Fool’s gold? But they turn up anyway

Fool’s gold? But they turn up anyway
July 07, 2009 Print Ready Email Article

THEY have been told that the shiny yellow specks are unlikely to be gold.

Click to see larger image
GOING FOR GOLD: Fortune hunters using tools to look for shiny yellow specks that they think they are gold.

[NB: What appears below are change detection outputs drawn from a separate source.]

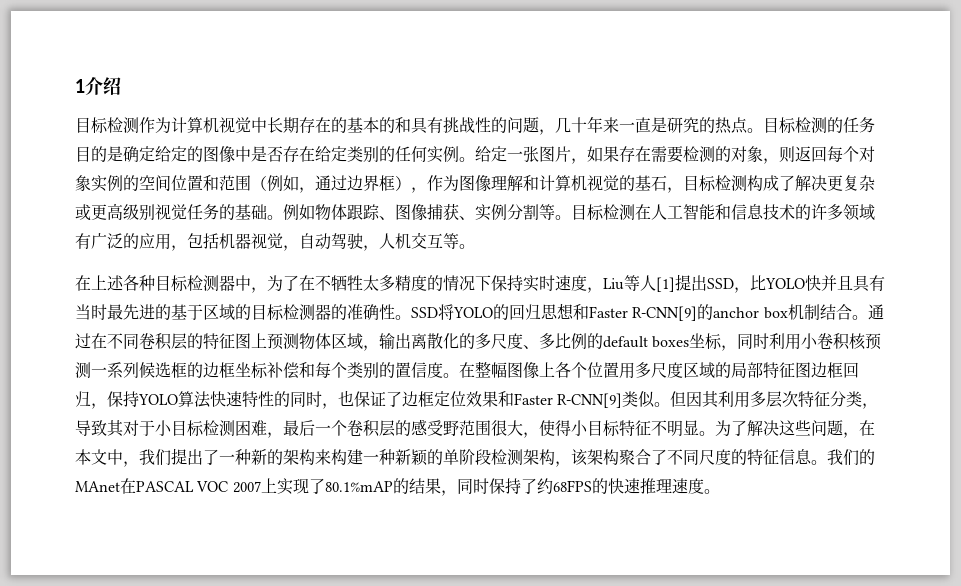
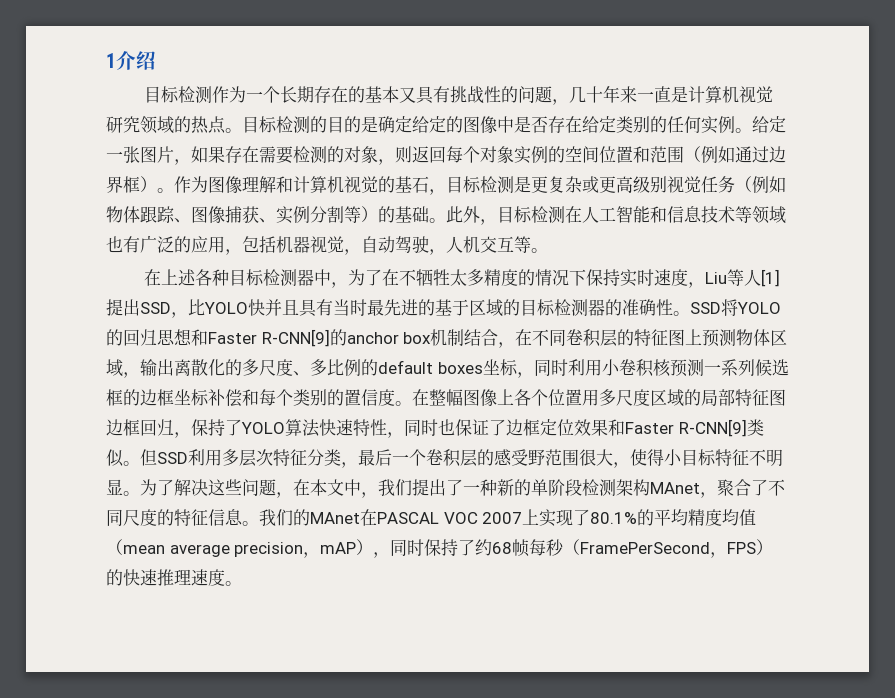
[171,117,267,133] 计算机视觉中 -> [245,86,280,103] 一个
[379,117,411,133] 的和 -> [398,87,416,103] 又
[667,117,699,133] 研究 -> [687,86,773,103] [106,116,174,134] 计算机视觉研究领域
[843,117,875,133] 任务 -> (327, 124) none
[299,187,315,193] ， -> (735, 154) none
[411,187,427,193] ， -> [157,188,174,193] 。
[747,175,827,191] 构成了解决 -> [514,176,531,193] 是
[219,204,283,220] 的基础。 -> [735,176,752,192] （
[555,215,571,220] 。 -> [361,206,497,225] ）的基础。此外，
[795,204,875,221] 的许多领域 -> [735,206,786,224] [106,236,123,253] 等领域也
[851,304,884,320] [75,333,91,349] 。通过 -> [498,342,516,348] ，
(139, 399) none -> [225,419,242,436] 了
[274,391,338,409] 的同时， -> [387,419,438,438] ，同时
[686,391,720,408] 因其 -> [157,452,188,464] SSD
[75,420,283,438] 导致其对于小目标检测困难， -> (358, 465) none
[283,449,443,466] 架构来构建一种新颖的 -> (531, 487) none
[555,449,619,467] ，该架构 -> [650,482,717,498] MAnet，
[324,478,592,496] 80.1%mAP的结果，同时保持了约68FPS -> [590,509,757,526] [106,539,774,558] 80.1%的平均精度均值（mean average precision，mAP），同时保持了约68帧每秒（FramePerSecond，FPS）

PICTURE: NST

But even then, some fortune hunters in Kedah, northern Malaysia, are not giving up.

Because they believe that the yellow-specked rocks on the hills in Pendang, near state capital Alor Star, are still worth something.

Some said they will continue to chisel away chunks of rocks in a tiny village called Kampung Jelutong, reported New Straits Times.

Restaurant owner Mahyuddin Ahmad, 37, is one of those who was undeterred when told that the yellow specks are likely to be other kinds of minerals.

The Malaysian Minerals and Geoscience Department confirmed yesterday that they are merely iron pyrite and arsenopyrite, reported Bernama.

The department’s director of Kedah, Perlis & Penang Zainol Husin said at a press conference: ‘It’s not gold and (it’s) commonly known as ‘fool’s gold’.’

He added that iron pyrite, which can be commonly found in rocks in Kedah, is used in making paper and sulphuric acid.

This is a reason why Mr Mahyuddin, one of about 400 gold hunters, is still undaunted.

He said: ‘If it is just iron pyrite, it is still valuable because I read that it has some commercial value in paper-making and in the telecommunications industry.’

He said that earlier, he had taken the yellow-specked rocks to some goldsmiths, whom he claimed, told him that it is ‘immature gold which will turn into gold after some time’.

Mr Mahyuddin and his friends have been going to the hills after a worker there discovered the shiny, yellow specks among the dark rocks on Wednesday.

Since then, hundreds of people with shovels, chisels and other excavation equipment have converged on the tiny village with the hope of striking it big.

Another resident, who only wanted to be known as Mr Ali, said he does not expect to be an instant millionaire.

But the gold sighting gives him a reason to feel positive during these tough times.

He told New Straits Times: ‘I am sure it has some value and in these trying times, something like this gives us some hope for better things to come.’

All ages

Even kids caught the gold-hunting fever.

Student Amirul Anas Amirul Rashid, 13, has been sifting through the dirt with the hope of hitting the jackpot.

He told ‘At first, my parents did not give me permission to look for gold.

‘But when I showed them what I found, my parents have also joined me in looking for more now.

‘We want to collect a lot of the ‘gold’ first before selling it.’

The gold hunters would not stop digging even when the skies turned dark.

They believed that it would be easier for them to search at night when the ‘gold’ reflects the rays from their torchlight.